On Thursday, the third day of the Senate trial, Rep. Diana DeGette, D-Colo., a member of the House impeachment team, pointed to statements made by some of the alleged rioters and their attorneys to argue that Trump incited the attack by calling on his supporters to march down to the Capitol at a rally before the incident.
“More and more insurrectionists are admitting that they came at Trump’s direction,” DeGette said, pointing to statements made by defendants Riley June Williams and Dominic Pezzola through their attorneys, and social media posts allegedly written by Samuel Fisher and Troy Smocks.
“Today president Trump told us to fight like hell,” Smocks posted on Parler on Jan. 6, according to a criminal complaint cited in a BuzzFeed story, which DeGette used in her presentation. “[Trump] said that our cause was a matter of national security.”

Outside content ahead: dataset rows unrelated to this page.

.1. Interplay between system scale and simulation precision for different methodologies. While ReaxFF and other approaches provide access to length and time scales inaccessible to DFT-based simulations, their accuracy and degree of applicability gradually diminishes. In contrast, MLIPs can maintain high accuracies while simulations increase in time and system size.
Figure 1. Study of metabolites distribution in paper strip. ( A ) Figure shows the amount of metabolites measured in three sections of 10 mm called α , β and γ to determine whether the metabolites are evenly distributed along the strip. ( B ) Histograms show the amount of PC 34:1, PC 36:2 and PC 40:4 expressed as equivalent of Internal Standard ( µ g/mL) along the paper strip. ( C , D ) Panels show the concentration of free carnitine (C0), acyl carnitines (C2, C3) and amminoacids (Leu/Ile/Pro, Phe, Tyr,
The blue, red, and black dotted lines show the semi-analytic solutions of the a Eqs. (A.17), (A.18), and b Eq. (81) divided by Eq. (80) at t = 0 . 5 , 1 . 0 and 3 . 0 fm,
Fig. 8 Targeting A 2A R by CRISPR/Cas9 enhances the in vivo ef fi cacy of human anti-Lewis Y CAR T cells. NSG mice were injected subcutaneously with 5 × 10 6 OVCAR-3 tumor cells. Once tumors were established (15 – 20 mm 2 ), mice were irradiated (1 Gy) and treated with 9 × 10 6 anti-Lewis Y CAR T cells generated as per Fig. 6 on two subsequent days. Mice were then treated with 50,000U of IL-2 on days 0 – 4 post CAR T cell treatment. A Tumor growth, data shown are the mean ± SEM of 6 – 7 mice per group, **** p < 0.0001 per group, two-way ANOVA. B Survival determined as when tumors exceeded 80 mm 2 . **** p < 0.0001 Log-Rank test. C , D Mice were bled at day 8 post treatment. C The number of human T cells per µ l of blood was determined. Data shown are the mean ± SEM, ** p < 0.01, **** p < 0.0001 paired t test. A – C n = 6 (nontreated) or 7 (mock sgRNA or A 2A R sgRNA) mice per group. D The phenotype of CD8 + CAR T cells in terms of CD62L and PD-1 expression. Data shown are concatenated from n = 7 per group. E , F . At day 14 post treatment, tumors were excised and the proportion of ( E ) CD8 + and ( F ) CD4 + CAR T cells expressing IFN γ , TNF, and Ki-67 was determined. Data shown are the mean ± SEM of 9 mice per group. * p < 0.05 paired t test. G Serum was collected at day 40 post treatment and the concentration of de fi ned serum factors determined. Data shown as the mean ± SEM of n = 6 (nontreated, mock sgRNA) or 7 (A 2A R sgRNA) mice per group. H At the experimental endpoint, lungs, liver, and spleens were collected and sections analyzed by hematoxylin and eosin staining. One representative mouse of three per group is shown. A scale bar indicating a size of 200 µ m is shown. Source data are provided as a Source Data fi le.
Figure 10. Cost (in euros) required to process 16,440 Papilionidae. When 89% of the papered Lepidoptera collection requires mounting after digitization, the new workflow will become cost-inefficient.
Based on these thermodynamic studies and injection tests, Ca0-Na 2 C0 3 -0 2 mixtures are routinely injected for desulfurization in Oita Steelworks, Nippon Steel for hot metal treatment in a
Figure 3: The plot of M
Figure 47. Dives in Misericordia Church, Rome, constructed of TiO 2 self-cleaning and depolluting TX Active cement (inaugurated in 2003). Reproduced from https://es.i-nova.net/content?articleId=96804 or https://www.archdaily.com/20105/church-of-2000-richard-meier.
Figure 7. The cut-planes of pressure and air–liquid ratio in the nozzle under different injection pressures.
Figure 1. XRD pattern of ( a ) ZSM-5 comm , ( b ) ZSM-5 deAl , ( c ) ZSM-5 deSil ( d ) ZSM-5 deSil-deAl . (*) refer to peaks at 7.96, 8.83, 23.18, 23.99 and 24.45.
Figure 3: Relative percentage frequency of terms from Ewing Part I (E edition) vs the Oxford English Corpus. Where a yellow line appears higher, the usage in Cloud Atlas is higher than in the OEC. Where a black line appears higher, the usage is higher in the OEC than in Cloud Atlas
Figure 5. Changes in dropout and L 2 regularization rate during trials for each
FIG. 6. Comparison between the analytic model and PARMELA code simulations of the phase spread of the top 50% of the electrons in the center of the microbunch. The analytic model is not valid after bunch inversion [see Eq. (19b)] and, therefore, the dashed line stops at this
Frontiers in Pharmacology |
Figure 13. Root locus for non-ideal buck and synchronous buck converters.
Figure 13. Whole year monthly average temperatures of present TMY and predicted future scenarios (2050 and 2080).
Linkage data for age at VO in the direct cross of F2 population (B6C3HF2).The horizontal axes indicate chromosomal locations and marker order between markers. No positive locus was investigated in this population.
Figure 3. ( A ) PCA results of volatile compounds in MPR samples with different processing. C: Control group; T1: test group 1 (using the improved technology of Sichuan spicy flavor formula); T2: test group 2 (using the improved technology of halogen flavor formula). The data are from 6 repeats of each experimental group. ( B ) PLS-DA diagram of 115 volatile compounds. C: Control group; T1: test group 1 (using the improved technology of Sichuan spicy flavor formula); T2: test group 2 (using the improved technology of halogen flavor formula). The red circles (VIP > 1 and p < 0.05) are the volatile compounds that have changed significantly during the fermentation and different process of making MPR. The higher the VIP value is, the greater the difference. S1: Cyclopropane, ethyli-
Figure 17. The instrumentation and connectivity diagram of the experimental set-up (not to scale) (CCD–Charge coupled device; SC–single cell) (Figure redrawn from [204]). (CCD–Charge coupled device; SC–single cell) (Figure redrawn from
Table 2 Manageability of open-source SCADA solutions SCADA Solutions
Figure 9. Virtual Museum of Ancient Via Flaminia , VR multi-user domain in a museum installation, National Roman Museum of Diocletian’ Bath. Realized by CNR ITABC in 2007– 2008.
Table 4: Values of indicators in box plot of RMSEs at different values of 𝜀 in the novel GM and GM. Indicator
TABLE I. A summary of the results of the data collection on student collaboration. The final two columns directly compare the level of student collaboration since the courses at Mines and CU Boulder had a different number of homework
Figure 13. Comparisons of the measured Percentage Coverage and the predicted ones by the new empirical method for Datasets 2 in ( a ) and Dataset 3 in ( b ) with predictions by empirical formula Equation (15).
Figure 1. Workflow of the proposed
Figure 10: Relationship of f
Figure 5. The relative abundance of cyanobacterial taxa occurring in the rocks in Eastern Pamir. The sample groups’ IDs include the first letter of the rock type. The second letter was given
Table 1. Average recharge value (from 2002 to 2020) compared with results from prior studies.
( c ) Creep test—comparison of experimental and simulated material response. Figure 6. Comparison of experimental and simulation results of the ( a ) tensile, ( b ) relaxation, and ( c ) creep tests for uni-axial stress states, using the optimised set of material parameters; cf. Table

An attorney for Pezzola, Michael Scibetta, told Reuters that “the boss of the country said, ‘People of the country, come on down, let people know what you think. The logical thinking was, ‘He invited us down.’”
BuzzFeed reported that Fisher allegedly wrote this on his personal website on Jan. 6: “Trump just needs to fire the bat signal...deputize patriots...and then the pain comes.”
DeGette also played footage from the attack in which a person shouts, “We’re invited here. We were invited. We were invited by the president of the United States.”
“Donald Trump told these insurrectionists to come to the Capitol and ‘stop the steal,’” DeGette said.
As federal authorities pursue criminal charges against the Capitol rioters, some defendants are now shifting blame to Trump, telling authorities and the media that they went to the Capitol only because the president told them to.
Albert Watkins, a St. Louis-based attorney who is representing Jacob Chansley, the shirtless, horned-helmet-wearing man known as the “QAnon shaman,” told Yahoo News last month that his client, among others, heeded the call of the president to save the country.
“They listened to [Trump] and his cohorts speak to them in a fashion that is akin to a high school football coach on a Friday evening talking to his team and getting them all hyped up in the locker room before he runs out to the football field with them,” Watkins said.